Les ingrédients étaient pourtant réunis pour faire de Jappeloup un divertissement dans la plus belle tradition des épopées équestres, du Grand National (Clarence Brown, 1944) avec Elizabeth Taylor à Cheval de guerre (2011) de Steven Spielberg. Autant de films d’initiation, réussis au moins par intermittences, dont une des qualités est de mêler un enthousiasme enfantin à une âpreté, une mélancolie qu’on n’aurait pas soupçonnées au premier abord.
Le film de Christian Duguay s’inscrit a priori dans cette respectable lignée, en vertu de son histoire poignante, traversée de forts enjeux humains, familiaux, sentimentaux, et de rebondissements célébrant la persévérance de l’individu contre l’adversité, tel un Rocky (John G. Avildsen, 1976) à la française. À ces caractéristiques s’ajoutent la cinégénie des chevaux, des courses d’équitation, et le travail particulièrement soigné du directeur de la photographie Ronald Plante, aussi sensible lors des crépuscules d’incendie sur Fontainebleau qu’à l’occasion des nombreux et fluides mouvements de grue. La mise en scène déploie cependant plus de joliesse que de beauté et reste très académique. Si bien qu’un ennui léger mais insinuant s’installe et va croissant.

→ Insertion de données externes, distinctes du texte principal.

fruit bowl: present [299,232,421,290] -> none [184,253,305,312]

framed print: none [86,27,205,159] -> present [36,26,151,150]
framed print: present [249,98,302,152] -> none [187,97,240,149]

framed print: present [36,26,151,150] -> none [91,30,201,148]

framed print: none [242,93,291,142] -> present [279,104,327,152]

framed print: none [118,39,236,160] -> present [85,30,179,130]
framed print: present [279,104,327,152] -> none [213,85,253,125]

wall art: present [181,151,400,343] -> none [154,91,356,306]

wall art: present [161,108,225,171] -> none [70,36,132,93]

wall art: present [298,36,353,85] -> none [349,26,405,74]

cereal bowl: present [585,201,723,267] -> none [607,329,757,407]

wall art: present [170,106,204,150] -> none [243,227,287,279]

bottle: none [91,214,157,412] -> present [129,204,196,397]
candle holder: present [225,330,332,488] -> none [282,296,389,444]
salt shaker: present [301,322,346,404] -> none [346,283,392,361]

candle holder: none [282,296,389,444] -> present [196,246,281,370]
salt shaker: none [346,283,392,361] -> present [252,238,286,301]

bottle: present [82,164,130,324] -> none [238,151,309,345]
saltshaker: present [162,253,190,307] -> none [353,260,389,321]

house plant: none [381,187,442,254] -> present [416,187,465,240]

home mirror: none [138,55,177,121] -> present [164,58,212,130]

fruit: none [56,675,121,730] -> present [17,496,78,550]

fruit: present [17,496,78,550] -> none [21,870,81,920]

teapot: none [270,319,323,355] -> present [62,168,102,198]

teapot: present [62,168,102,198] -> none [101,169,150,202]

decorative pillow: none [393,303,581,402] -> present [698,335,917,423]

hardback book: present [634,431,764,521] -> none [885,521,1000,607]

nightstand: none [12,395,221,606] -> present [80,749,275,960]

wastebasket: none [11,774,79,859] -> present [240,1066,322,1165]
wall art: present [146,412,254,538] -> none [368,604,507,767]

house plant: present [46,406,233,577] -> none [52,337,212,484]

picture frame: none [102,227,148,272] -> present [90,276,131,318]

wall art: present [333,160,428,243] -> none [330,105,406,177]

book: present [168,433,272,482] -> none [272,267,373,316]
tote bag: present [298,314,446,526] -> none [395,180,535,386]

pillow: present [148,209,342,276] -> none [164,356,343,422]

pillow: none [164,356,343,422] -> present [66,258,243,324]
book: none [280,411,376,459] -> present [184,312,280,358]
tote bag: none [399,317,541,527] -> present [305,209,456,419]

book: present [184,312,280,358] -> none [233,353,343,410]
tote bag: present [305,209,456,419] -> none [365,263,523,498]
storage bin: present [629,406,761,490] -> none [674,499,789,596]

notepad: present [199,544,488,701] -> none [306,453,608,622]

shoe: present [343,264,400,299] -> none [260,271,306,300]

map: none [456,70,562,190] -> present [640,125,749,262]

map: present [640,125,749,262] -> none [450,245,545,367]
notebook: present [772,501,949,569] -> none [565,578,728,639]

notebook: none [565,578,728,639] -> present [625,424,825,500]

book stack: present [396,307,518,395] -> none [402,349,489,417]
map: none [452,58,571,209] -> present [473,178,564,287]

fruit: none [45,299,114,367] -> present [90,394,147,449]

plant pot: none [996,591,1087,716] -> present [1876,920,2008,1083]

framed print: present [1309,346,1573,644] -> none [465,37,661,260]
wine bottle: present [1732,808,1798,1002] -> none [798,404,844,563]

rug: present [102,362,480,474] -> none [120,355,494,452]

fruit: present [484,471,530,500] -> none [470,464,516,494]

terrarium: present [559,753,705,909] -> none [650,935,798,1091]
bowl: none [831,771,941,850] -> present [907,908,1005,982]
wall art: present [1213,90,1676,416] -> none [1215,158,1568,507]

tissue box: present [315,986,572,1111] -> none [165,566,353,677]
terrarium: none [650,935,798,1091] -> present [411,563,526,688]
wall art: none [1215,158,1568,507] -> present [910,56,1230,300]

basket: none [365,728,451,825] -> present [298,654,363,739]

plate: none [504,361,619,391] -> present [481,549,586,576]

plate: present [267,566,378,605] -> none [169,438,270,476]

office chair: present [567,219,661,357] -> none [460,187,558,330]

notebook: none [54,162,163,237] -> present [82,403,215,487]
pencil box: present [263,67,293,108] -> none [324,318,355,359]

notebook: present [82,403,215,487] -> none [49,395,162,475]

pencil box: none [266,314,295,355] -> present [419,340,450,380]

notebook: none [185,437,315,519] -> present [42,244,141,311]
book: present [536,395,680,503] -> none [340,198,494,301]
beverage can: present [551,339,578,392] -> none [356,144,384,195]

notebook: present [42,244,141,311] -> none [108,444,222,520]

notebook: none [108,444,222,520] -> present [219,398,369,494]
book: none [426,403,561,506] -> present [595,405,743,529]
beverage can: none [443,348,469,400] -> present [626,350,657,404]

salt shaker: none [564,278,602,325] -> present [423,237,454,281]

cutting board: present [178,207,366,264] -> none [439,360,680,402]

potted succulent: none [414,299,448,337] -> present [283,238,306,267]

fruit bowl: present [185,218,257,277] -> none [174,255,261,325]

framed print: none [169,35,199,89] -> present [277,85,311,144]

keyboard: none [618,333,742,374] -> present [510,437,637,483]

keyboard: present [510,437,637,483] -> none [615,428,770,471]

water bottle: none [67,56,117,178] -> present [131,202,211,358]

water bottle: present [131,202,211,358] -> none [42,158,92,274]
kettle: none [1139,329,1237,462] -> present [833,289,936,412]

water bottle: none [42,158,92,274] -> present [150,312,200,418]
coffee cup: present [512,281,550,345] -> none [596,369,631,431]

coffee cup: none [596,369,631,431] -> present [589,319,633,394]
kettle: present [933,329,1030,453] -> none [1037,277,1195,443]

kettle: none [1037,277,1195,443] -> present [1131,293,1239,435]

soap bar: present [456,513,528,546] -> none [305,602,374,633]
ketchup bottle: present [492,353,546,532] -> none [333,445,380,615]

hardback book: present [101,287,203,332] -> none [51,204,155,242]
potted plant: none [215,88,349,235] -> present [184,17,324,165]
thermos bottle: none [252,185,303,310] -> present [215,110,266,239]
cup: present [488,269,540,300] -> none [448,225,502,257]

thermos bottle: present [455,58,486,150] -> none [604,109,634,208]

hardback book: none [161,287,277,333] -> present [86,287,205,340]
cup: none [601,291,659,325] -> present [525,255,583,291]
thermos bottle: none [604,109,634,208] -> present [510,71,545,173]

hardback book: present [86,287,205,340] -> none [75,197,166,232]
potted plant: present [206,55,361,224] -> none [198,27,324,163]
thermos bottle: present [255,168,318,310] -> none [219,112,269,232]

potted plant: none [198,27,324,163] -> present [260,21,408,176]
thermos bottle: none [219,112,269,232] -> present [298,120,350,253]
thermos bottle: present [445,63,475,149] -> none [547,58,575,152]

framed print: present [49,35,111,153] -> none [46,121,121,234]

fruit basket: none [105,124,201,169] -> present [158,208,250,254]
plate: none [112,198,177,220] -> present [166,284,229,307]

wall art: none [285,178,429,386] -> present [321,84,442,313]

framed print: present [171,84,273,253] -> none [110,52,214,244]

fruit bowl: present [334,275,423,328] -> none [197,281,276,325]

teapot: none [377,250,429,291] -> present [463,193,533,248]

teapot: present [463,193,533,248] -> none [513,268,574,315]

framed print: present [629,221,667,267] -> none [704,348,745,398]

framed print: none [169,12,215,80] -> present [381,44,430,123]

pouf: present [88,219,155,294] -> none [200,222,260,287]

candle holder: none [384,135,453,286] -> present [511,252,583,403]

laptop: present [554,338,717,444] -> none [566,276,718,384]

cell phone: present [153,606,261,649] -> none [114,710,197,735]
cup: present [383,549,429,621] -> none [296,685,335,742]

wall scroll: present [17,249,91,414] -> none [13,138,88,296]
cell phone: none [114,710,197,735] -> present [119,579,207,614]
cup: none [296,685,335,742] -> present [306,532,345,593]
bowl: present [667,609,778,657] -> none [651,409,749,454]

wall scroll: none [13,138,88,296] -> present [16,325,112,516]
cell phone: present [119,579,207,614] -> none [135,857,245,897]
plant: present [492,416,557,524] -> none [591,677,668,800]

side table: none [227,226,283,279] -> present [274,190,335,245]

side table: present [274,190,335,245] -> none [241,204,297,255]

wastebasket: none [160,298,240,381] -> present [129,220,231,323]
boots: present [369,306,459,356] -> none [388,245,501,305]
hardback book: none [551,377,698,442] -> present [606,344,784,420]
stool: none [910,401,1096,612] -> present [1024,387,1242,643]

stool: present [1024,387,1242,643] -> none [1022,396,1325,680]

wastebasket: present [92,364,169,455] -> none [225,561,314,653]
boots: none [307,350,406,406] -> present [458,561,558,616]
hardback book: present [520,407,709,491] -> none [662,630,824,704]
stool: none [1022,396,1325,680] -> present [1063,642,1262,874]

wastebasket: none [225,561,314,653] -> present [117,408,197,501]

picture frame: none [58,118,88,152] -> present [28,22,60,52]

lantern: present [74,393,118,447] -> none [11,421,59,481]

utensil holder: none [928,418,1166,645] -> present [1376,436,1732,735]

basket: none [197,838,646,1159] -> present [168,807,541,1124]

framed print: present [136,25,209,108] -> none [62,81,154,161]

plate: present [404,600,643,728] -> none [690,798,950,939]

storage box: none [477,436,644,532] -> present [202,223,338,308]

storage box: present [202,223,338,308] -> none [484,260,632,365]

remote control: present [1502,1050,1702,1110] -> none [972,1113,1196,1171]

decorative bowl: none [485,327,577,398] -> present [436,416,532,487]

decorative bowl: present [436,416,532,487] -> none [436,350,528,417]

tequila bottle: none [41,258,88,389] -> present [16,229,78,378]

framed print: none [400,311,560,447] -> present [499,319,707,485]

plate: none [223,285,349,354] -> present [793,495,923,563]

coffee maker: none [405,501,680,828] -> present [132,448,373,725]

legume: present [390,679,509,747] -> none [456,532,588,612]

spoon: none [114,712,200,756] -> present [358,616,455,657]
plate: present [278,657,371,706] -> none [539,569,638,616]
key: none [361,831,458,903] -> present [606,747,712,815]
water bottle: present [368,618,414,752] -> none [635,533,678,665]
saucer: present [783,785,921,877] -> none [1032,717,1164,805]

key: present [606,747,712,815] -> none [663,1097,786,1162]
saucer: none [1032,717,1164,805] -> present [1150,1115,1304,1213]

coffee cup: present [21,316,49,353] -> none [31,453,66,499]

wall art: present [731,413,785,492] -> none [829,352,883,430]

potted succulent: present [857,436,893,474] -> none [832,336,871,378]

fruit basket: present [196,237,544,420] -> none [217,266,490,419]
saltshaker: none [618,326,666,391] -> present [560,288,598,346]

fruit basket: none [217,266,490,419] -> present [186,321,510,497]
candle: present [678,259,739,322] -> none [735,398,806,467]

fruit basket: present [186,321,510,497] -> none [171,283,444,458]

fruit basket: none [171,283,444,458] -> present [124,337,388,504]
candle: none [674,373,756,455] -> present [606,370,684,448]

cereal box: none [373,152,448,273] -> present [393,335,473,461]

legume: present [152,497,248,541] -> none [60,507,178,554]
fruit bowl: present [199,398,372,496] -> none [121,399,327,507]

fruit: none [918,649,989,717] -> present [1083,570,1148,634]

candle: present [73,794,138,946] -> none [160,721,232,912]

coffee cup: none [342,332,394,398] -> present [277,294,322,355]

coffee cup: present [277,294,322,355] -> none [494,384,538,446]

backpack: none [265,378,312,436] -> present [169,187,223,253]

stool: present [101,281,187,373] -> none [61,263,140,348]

Le problème du film semble tenir, au fond, à son conformisme mou de bon élève – aux antipodes de son personnage principal dont la trajectoire s’est affirmée contre vents et marées. C’est peut-être là le défaut originel du film, son incohérence fatale. Le souci de fédérer le public se traduit par un effacement des aspérités et une certaine précipitation dans l’enchaînement des séquences. L’histoire est connue et on ne peut plus classique : on dirait que le film, par crainte d’ennuyer, a voulu compenser ce caractère trop programmé en refusant de s’arrêter à la moindre péripétie, d’en creuser les ramifications humaines, voire le vertige, pour à la place gérer chaque scène comme un saut d’obstacles et passer aussi vite que possible à la suivante.
Ce refus de se confronter à tout autre défi que technique explique le caractère lisse et consensuel de ce film certes pas détestable, simplement attristant de platitude. Il n’est pas interdit d’y voir un symptôme de l’état actuel d’un certain cinéma populaire français aussi crispé que frileux.